Despite the fact that your high school teachers and guidance counselors will put loads of pressure on you to pick a college that best caters to your major, once you get to that college, you'll realize how not major your major is. Sure, it's important to pick a major that you're interested in so that you feel motivated to excel and attend your classes in college, but in terms of what you decide to do with your life post-college, it doesn't matter at all. Sometimes it's actually helpful to have majored in something different than what you're trying to pursue in the job force — it gives you an edge.

Your Grades

Unless you're headed to grad school, no one will ever know about your GPA. Of course you should get the best grades you can — you are paying for an expensive education and education is valuable, after all — but if you didn't graduate top of your class, it's OK! Employers do not request to see your transcripts. Your grades are for you.

Your Social Life

So you went to college expecting to make more friends than you could count and it didn't really work out that way ... no biggie. It's never too late to make friends and how well you did or did not do socially in college will have no bearing on your adult social life outside of school.

Where You Shop

Unless you happen to be pursuing a career that is centric in them, chances are you won't care about labels in your post-college life. People in the adult world don't check each other's labels. The only time you might ever mention where you shop is when someone compliments you and asks out of a kind curiosity. Adults wear what they want, when they want. No one cares where it came from.

How You Dress

In college, it's easy to get labeled ... because college-aged people have a stronger need to put people in boxes. In the post-college world, you're not a "goth" if you wear black and you're not a "prep" if you wear an Oxford shirt. There's a lot more leeway in the outside world and people aren't as anxious to slap a label on you.
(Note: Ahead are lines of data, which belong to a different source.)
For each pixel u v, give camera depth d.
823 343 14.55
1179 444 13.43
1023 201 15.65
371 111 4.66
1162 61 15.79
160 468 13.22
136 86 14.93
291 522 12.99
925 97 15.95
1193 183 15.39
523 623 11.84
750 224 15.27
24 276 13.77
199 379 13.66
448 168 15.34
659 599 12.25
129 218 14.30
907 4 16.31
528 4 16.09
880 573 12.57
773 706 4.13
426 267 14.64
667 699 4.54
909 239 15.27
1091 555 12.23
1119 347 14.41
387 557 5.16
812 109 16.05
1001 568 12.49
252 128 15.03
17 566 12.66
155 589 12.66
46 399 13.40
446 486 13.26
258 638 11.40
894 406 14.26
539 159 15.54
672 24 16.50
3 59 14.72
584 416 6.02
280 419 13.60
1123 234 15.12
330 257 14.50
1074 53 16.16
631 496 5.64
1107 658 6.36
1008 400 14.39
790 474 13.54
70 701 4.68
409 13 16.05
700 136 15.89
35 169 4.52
How You Spend Your Weekend

Whether you like to sit on your couch and watch Real Housewives reunions or hit the bars until dawn or braid your best friend's hair, it's all good. No one judges you by how social you chose to be. Whatever works for you is fine. That pressure you once felt to be out and about on a Friday night goes away completely.

Who You Love

You love who you love and in the adult world, that's your business. There's no need to make excuses or offer explanations.